Existing 3D printing techniques make it difficult to print plastic or metal objects, but at the same time print a single item made of two materials. However, scientists have developed a new way to increase the production of full-featured 3D-printed electronics. It has been achieved to coat 3D-printed plastic objects with metal.
This involves dipping the item into a solution containing palladium, which sticks to the plastic surface. When the item is then placed in a non-electrolyte plating tank, the adhered palladium acts as a catalyst for the metal ions dissolved in the liquid to stick to the item. The metal coating is eventually formed.
But according to researchers at Waseda University in Japan, the coating tends to adhere poorly and unevenly to plastics. In addition, they cover the entire item, which is not always desirable.

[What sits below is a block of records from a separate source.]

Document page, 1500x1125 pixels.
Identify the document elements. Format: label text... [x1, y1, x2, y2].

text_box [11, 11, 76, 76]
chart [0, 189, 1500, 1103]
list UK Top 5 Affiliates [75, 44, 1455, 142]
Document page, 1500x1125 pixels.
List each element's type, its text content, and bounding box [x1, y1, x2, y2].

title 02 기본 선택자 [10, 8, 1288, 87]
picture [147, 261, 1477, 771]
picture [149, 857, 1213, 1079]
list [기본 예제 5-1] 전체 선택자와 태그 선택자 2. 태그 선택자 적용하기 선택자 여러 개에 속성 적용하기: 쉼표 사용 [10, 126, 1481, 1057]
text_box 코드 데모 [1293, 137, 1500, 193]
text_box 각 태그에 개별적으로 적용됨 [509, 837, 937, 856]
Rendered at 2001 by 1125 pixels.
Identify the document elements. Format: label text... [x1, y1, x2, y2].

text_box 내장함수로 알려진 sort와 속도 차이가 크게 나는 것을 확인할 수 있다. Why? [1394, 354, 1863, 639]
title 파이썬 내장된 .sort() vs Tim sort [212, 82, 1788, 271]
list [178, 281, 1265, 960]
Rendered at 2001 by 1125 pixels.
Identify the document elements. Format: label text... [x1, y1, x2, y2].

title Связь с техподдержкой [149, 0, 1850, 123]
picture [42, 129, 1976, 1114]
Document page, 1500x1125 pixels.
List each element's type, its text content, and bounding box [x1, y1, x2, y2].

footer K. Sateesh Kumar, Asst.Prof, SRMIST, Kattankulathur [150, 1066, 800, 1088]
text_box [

Led by Professor Shinjiro Umezo, scientists have developed a new 3D printing system that builds objects by depositing layers of material from two nozzles. One squeezes out the melted ABS plastic, while the other squeezes out the melted ABS mixed with the palladium. Pure ABS is used in parts of an object intended to be linear plastic, while ABS/palladium is used in areas that will be coated with metal.
Once the print has cooled and hardened, it is placed in the previously mentioned non-electrolytic plating tank. In this case, however, the metal coating is formed only in the area printed by the ABS/Ala mixture. According to the researchers, the coating is uniform in quality and firmly attached to the plastic.
Unlike traditional coating methods, the new printing system does not require the first coarse treatment of plastic surfaces with toxic chemicals. And the technology can be retrofitted to existing fuse-making 3D printers.
The study was described in a recent paper published in the journal Adder Manufacturing.